You left chapter 3 up. If the cards are no longer on the table for serial fiction at DMG will you be returning them to their place of honor here? If not, could you elaborate a little on the tree-like form that Danilo assumed therein.



I really can't say much more about that chapter without getting into spoiler territory. And I'd like to avoid that, in hope that an avenue opens to continue this tale.
Fellfire Posted - 09 Sep 2016 : 17:06:38
You left chapter 3 up. If the cards are no longer on the table for serial fiction at DMG will you be returning them to their place of honor here? If not, could you elaborate a little on the tree-like form that Danilo assumed therein.
ElaineCunningham Posted - 09 Sep 2016 : 15:47:41
quote:
Originally posted by Fellfire

Were the sample chapters for TSD taken down?



Yes, they were taken down at my request. At the time, I was optimistic about the possibilities of fiction through the DMsGuild. It does not appear, however, that fiction is in the cards for that venue.
Fellfire Posted - 09 Sep 2016 : 14:49:21
Were the sample chapters for TSD taken down?
ElaineCunningham Posted - 22 Aug 2016 : 13:49:20
There's a non-Realms fantasy anthology in the world that may be of interest to some FR readers. HATH NO FURY is a collection of stories about kickass female protagonists. It has funded and is now into stretch goal territory. Take a look!

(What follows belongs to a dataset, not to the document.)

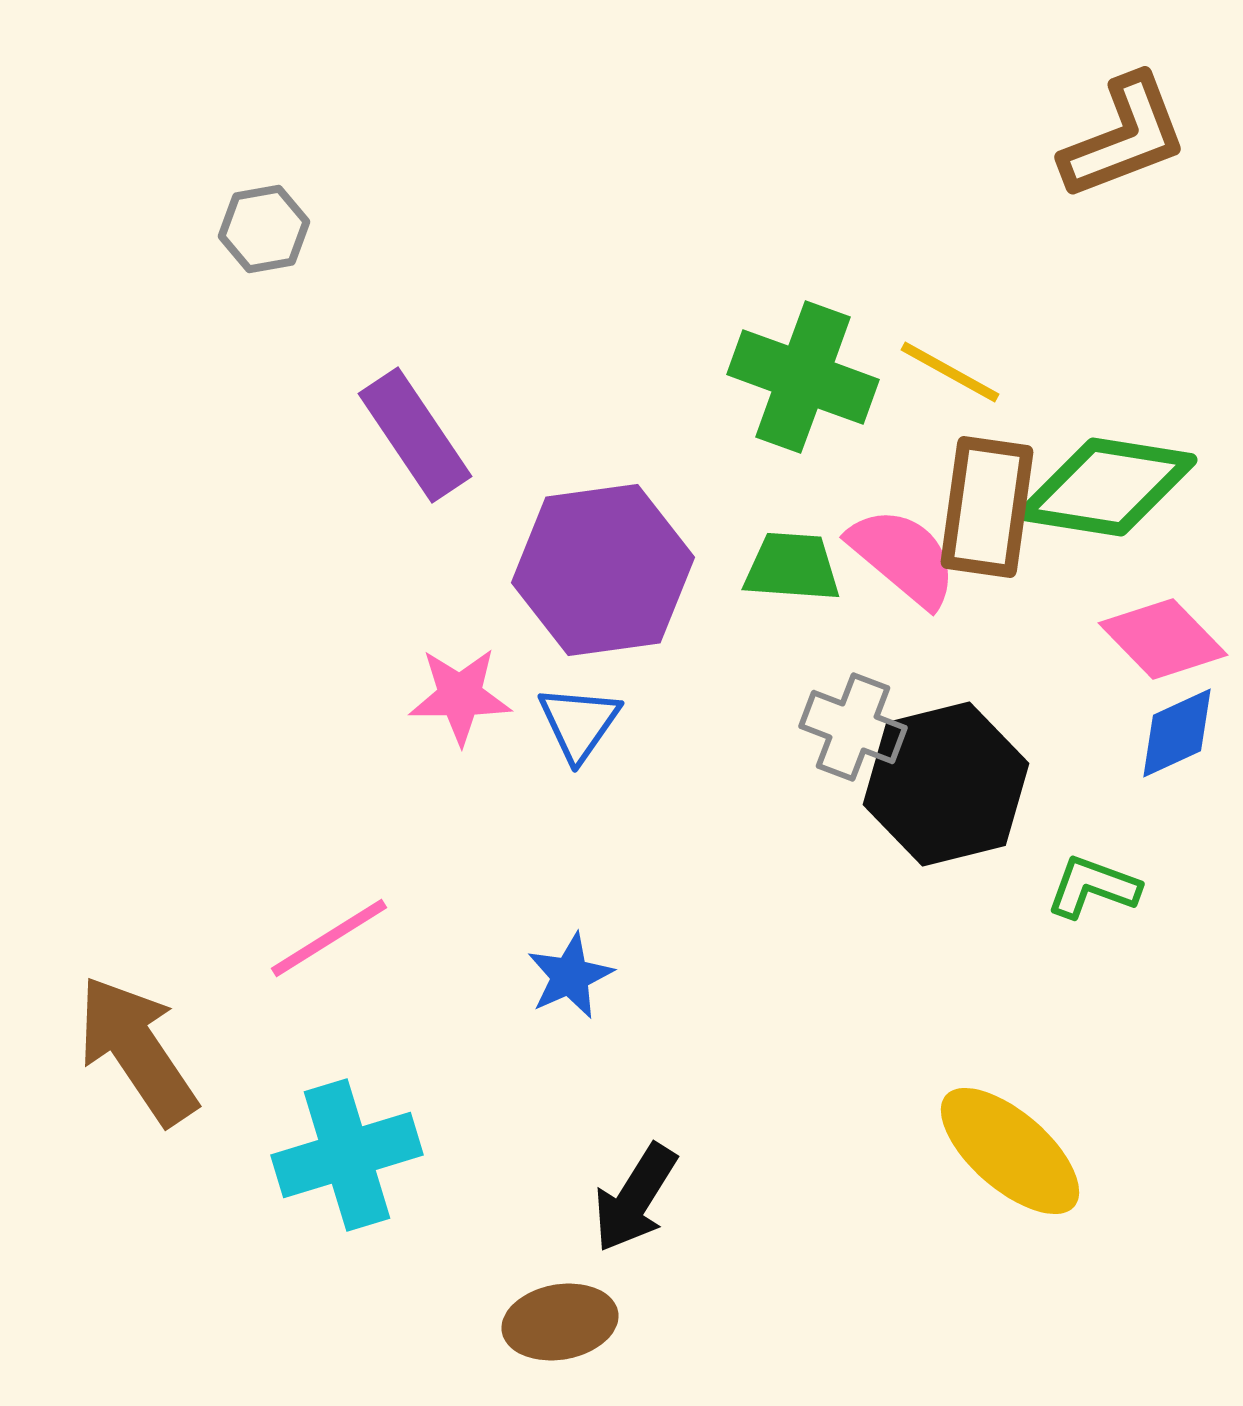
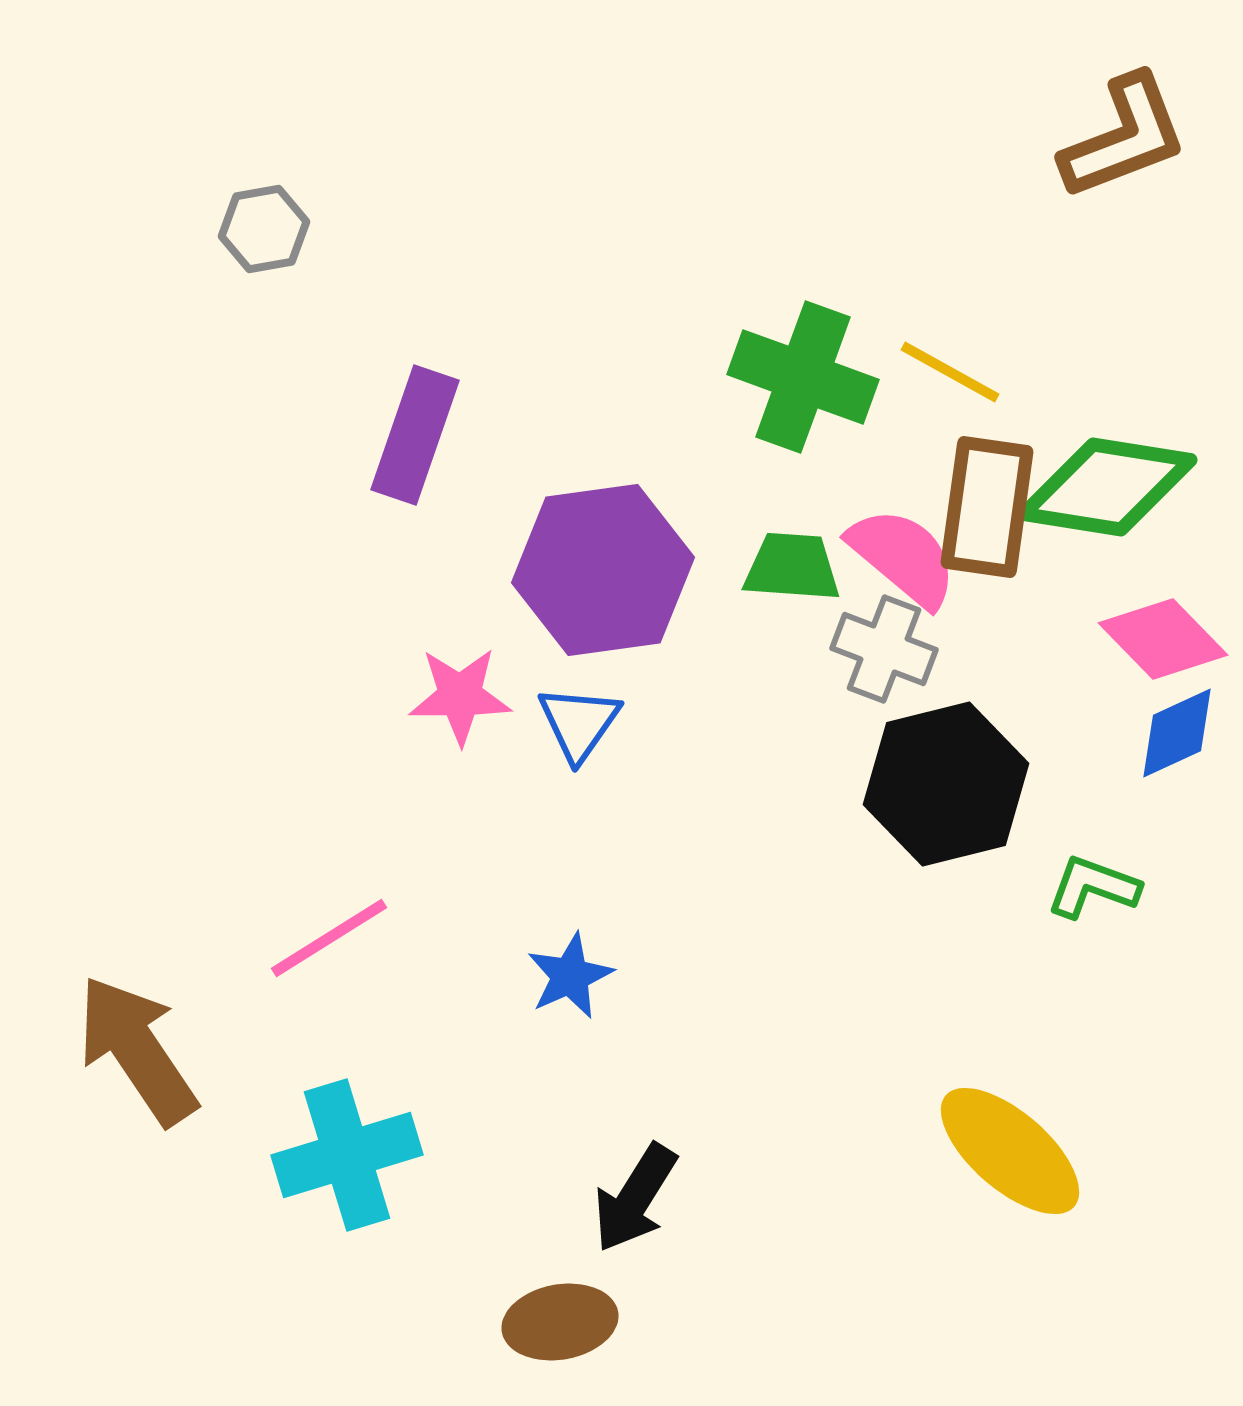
purple rectangle: rotated 53 degrees clockwise
gray cross: moved 31 px right, 78 px up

https://www.kickstarter.com/projects/jmmartin/hath-no-fury-an-anthology-where-women-take-the-lea?ref=user_menu
ElaineCunningham Posted - 22 Aug 2016 : 13:47:00
Thanks, Fellfire! Glad the story held up for you. :)

The best source for the Rings of Samular is the short story "The Knights of Samular" in the collection The Best of the Realms Book III: The Stories of Elaine Cunningham. It's recognizable at a glance, being the only Realms book with a bilious lime-green cover. I really don't have any more info than that contained in Thornhold and the short story.


quote:
Originally posted by Fellfire

I just finished rereading Elfshadow again and I must say that the prelude is magnificent. Truly one of the greatest opening scenes ever written in the Forgotten Realms.

What can you tell me of the Rings of Samular? George described them as magical batteries. What is their history and purpouse? What do they look like? What exactly do they do? I cannot find much information anywhere. You are my only hope.